Алла продолжала уже из прихожей:
— А я вот замотаюсь этим шарфом, темные очки нацеплю. Та-ак. Вот эту шапку дурацкую надену.
— Ой, что это? — воскликнула Люся, вернувшаяся из магазина.
— Тихо, Люся, — прикрикнула на нее хозяйка. — Алла Пугачёва идет к народу.
— А-а, идет и говорит. — ехидно заметила Люся и отправилась с сумками на кухню.
Через пять минут они спустились вниз. Поклонники у подъезда даже не узнали Пугачёву. Посовещавшись, они решили, что это Моисеев приводил к Самой какую-то новую танцовщицу.
И так пешком от улицы Горького какими-то переулками они дошли до «Олимпийского». Всю дорогу они говорили, говорили. Алла вдруг стала совершенно спокойна.
«Я обалдел от этого похода, — рассказывал Моисеев. — Потому что никогда столько не ходил. А она спокойно его перенесла в каких-то смешных туфельках. И что-то после этого произошло. Алла вышла из кризиса, и, как сейчас помню, после этого дня у нее все пошло как по маслу: и декорации, и спектакль весь сложился; она уже точно знала, кто куда идет, где нужна та или иная мизансцена, где и какой свет».
Программа «Пришла и говорю» шла со 2 по 17 июня 1984 года в спорткомплексе «Олимпийский». Билеты были распроданы задолго до премьеры. На всех спектаклях огромная чаша стадиона заполнялась до краев.
В день последнего концерта Алле позвонил сын Клавдии Шульженко и сказал, что Клавдия Ивановна умерла.
Они не были да и не могли быть близкими подругами. Но Пугачёва очень много общалась с Шульженко в последние годы ее жизни. Конечно, советская пресса описывала их встречи чернилами с комсомольским елеем — передает, мол, ветеран свой опыт молодым. Но Клавдия Ивановна на самом деле оставалась для Пугачёвой чуть ли не единственным человеком, перед которым она совершенно по-девичьи робела, искренне называла «великой». Она учила Аллу кланяться публике в пояс.
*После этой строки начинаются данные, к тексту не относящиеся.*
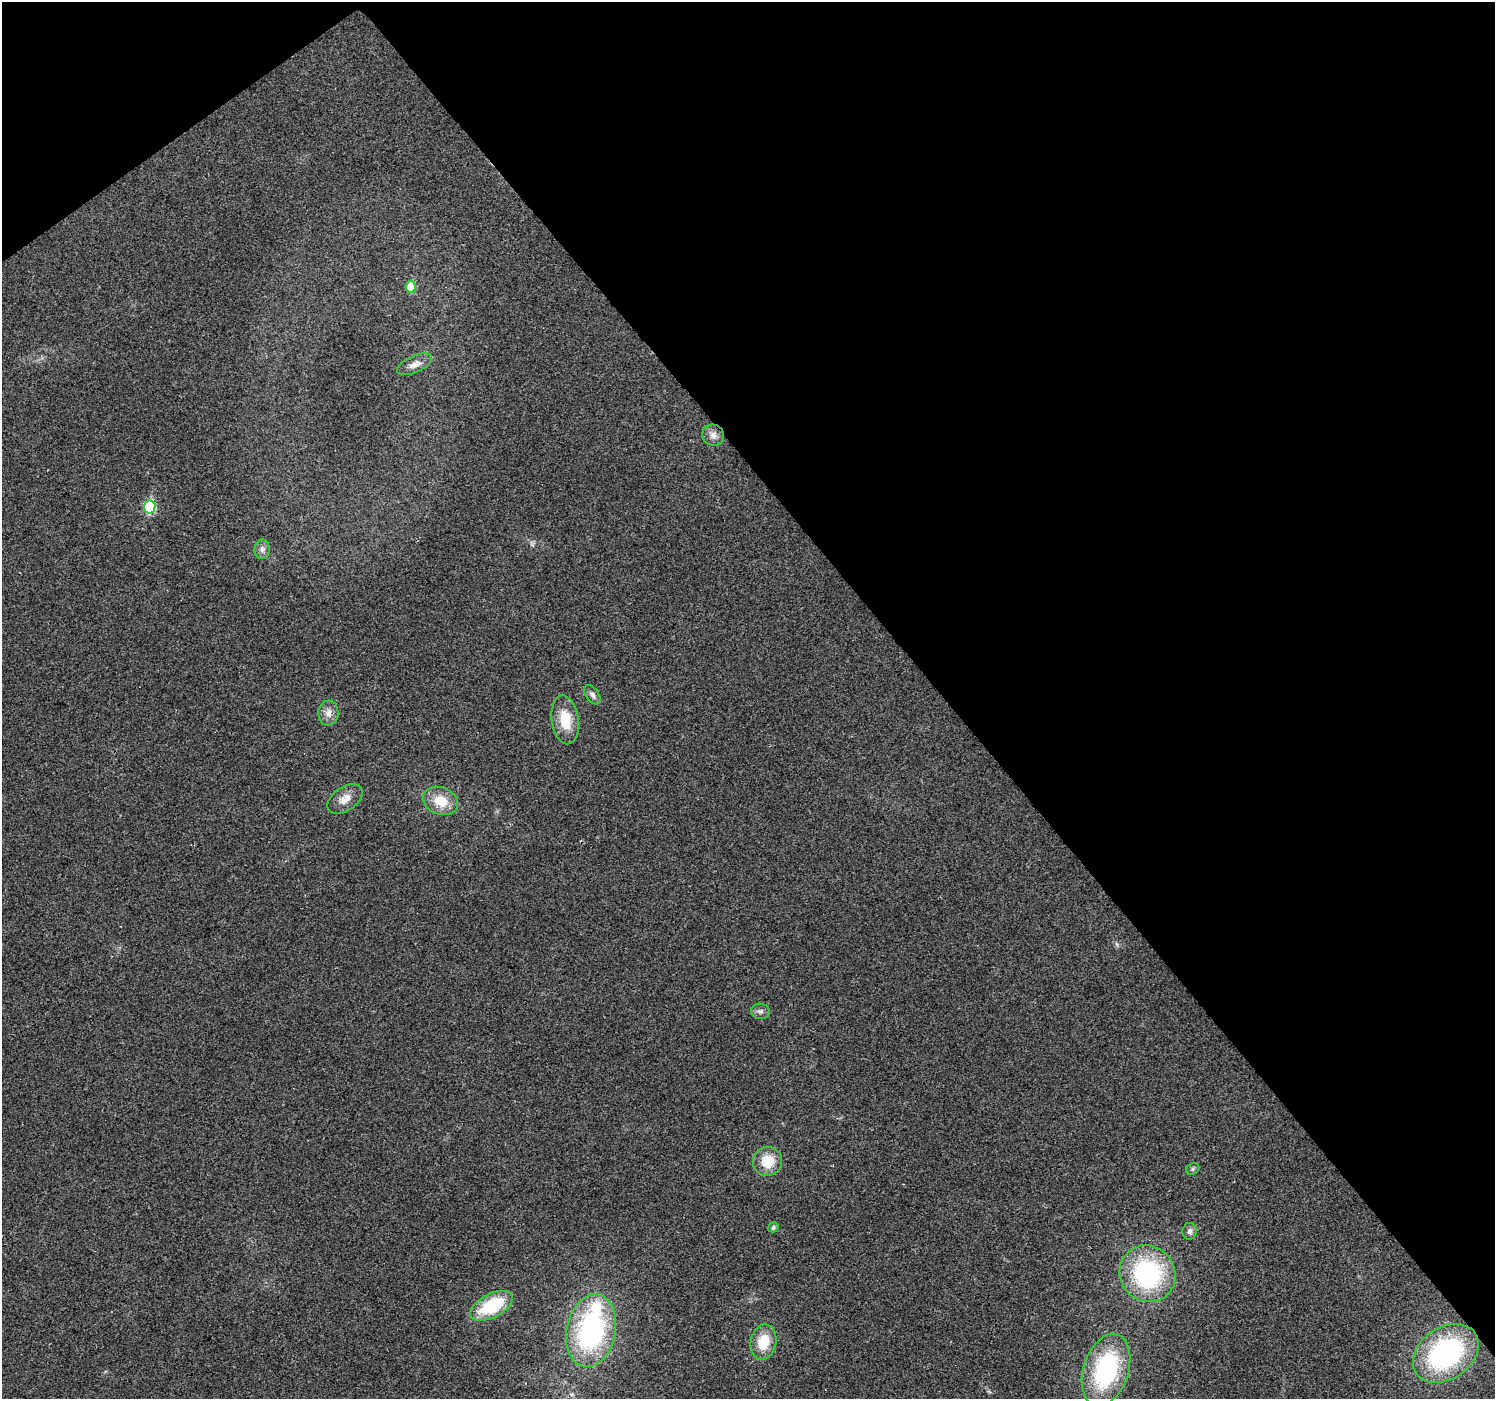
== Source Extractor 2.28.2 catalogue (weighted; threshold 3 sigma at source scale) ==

Семидесятилетняя старушка делала это легко, Пугачёва кряхтела, хохотала — не получалось.
Шульженко доживала свой век очень небогато. Певица, чей «синий платочек» имел полное право развеваться на древке рядом со знаменем Победы, не хотела что-либо просить у властей. Пугачёва была бы рада ей давать деньги просто так, но знала точно: не возьмет. И к тому же будет оскорблена. Алла тогда придумала трюк. Для этого, правда, приходилось эксплуатировать болезнь Шульженко — у нее прогрессировал склероз. Во время визита Пугачёва или Болдин незаметно подкладывали деньги — на кухонный, скажем, буфет. Шульженко находила их, сетовала на забывчивость.
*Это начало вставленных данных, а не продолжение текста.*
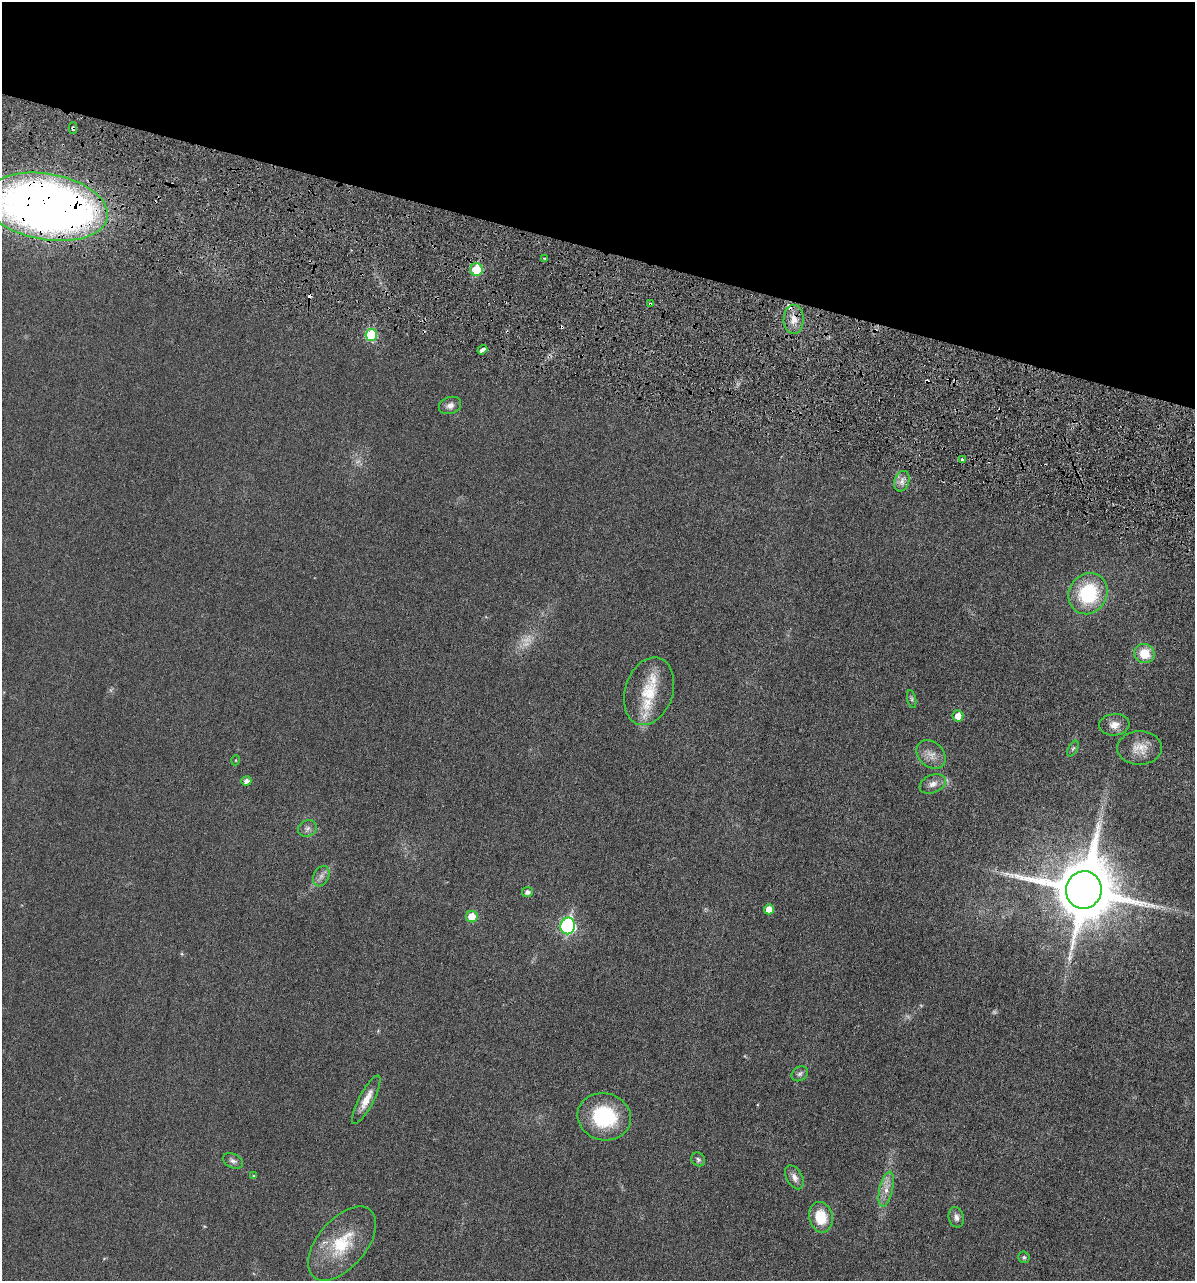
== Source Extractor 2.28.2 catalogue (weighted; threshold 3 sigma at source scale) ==
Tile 2 of 4 x 4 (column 2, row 1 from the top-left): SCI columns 1333-2525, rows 3887-5165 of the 5153 x 5187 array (HDU 1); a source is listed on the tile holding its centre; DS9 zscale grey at full resolution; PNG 1197 x 1283 px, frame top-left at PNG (2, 2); each listed source drawn as its Kron ellipse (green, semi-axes under 4 px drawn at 4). Shown black and unused: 20% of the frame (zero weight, under 3 of 6 exposures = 1% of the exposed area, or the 3 px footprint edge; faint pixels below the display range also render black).
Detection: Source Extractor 2.28.2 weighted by HDU 2 'WHT'; one run over the whole footprint, this tile lists its part. Background 0.0305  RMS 0.0046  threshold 0.0186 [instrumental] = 3 sigma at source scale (4.09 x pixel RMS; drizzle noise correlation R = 1.36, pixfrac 0.8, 0.05/0.05 arcsec/px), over >= 5 px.
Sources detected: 51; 4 too faint to see at this stretch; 2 cosmic-ray / hot-pixel residue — neither listed nor drawn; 3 inside a brighter listed object's ellipse — not listed separately; the other 42 listed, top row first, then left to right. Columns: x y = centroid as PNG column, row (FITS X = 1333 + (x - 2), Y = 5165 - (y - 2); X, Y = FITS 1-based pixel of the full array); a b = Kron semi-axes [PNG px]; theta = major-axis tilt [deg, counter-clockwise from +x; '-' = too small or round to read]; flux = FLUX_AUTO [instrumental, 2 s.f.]
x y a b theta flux
73 128 5 3 - 0.99
46 207 62 33 -10 400
545 259 4 2 - 0.43
476 270 6 6 - 13
650 304 4 3 - 1.3
794 319 14 10 89 4.1
371 335 6 6 - 19
482 350 5 3 - 2.5
450 405 11 8 19 2.2
962 460 4 3 - 1.2
902 481 10 7 71 2.2
1088 594 21 19 58 27
1144 654 10 9 - 7.8
649 691 35 24 72 15
912 699 9 4 -79 0.78
958 716 5 5 - 4.2
1114 725 15 11 5 3.4
1073 748 8 4 62 0.74
1140 748 22 16 0 6.1
931 755 16 12 -43 4.1
236 760 5 3 - 0.36
246 781 5 4 - 1.7
933 784 14 9 22 2.6
307 828 10 8 27 1.7
321 876 11 7 62 2
1084 890 19 18 - 3400
527 892 5 5 - 1.7
769 909 5 5 - 3.7
472 917 6 6 - 7.4
568 926 8 7 - 75
800 1074 8 7 - 1.2
366 1100 27 7 62 5.8
604 1117 27 23 -14 27
698 1159 7 6 - 0.97
233 1161 10 7 -26 1.4
253 1176 4 3 - 0.44
794 1177 13 7 -62 2.5
886 1189 18 6 77 3.7
821 1217 15 11 -78 11
956 1217 10 7 -77 2
342 1243 44 24 50 21
1024 1257 6 5 - 0.87
Overlapping masked pixels (flux is a lower limit): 4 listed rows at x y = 73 128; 46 207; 650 304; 794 319
Isophote crosses this tile's border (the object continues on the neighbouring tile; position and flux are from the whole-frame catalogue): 1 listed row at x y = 46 207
А рачительной она не была никогда: после смерти на ее сберкнижке числилось всего несколько рублей.
Сын Шульженко рассказывал и о том, что из зарубежных гастролей Пугачёва часто привозила Клавдии Ивановне духи: она обожала парфюмерию, это была ее страсть.
Алла приезжала к Шульженко, когда та уже угасала, проведя два месяца в больнице. Она заговаривалась, путала имена и лица. Но Пугачёву принимала очень бодро, словно оживала. Известный журналист Глеб Скороходов написал об этом в своей книге: «Она печалилась: на пюпитре лежат песни, уже отобранные ею, но вот до сих пор не разученные:
— Надо же готовить новый репертуар: не могу же я выходить на сцену только с тем, что много раз обкатано. Вчера была у меня Алла, она готовит программу из двадцати новых монологов. У меня силы не те и годы тоже, но две-три песни, которые еще никто не слышал, я обязана приготовить…
И вот звучит монолог-реквием "Когда я уйду". Алла не скрывает слез, а, закончив петь, обращается — единственный раз на протяжении программы — непосредственно к слушателям:
— Этот концерт я посвящаю ушедшей сегодня от нас великой певице Клавдии Ивановне Шульженко, Человеку и Учителю с большой буквы.